If there are n rectangles, each with the size 1×2, 2×3, 3×4, 4×5 ... n(n+1), what would be the smallest rectangle in which we could fit all n of these rectangles without any of them being overlapped?
For instance, if n=2, the answer will be 2x4 - simply stick the 1x2 rectangle and 2x3 rectangle together. if n=3, the answer will be 4x5, sticking the previous 2x4 rectangle with the 3x4 rectangle. if n=4, the answer would be either 4x10 or 5x8, depending on which way we decide to stick the rectangles. if n=5, the answer would be 5x16, sticking the 5x6 and 5x8 rectangle together.
However, starting from n=6, there's no way(in my knowledge) to orientate these n(n+1) rectangles in a certain rectangle without leaving some blank space - and the smallest rectangle to do so is 6x19, with the 6 rectangles filling in the 6x19 rectangle with only 2 blank spaces.
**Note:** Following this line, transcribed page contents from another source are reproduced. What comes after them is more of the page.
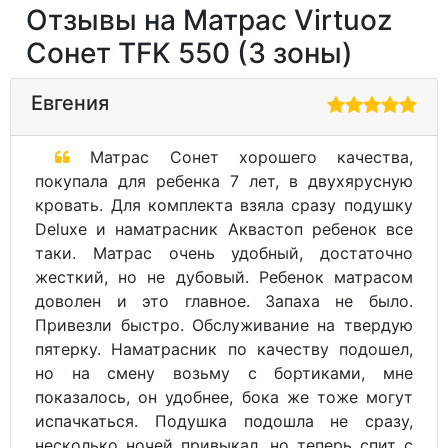
Отзывы на Матрас Virtuoz
Сонет TFK 550 (3 зоны)
Евгения
Матрас Сонет хорошего качества,
покупала для ребенка 7 лет, в двухярусную
кровать. Для комплекта взяла сразу подушку
Deluxe и наматрасник Аквастоп ребенок все
таки. Матрас очень удобный, достаточно
жесткий, но не дубовый. Ребенок матрасом
доволен и это главное. Запаха не было.
Привезли быстро. Обслуживание на твердую
пятерку. Наматрасник по качеству подошел,
но на смену возьму с бортиками, мне
показалось, он удобнее, бока же тоже могут
испачкаться. Подушка подошла не сразу,
несколько ночей привыкал, но теперь спит с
Here, I was intrigued to find out if there would be a way to generalize this - to find the smallest rectangle that could fit n rectangles - 1×2, 2×3, 3×4, 4×5 ... n(n+1) - whichever n is given. How would I be able to do this?
(Just as a side note, the original maker of this problem listed it in "factorization." Maybe that could be used in a smart way to solve this, but I don't see how yet)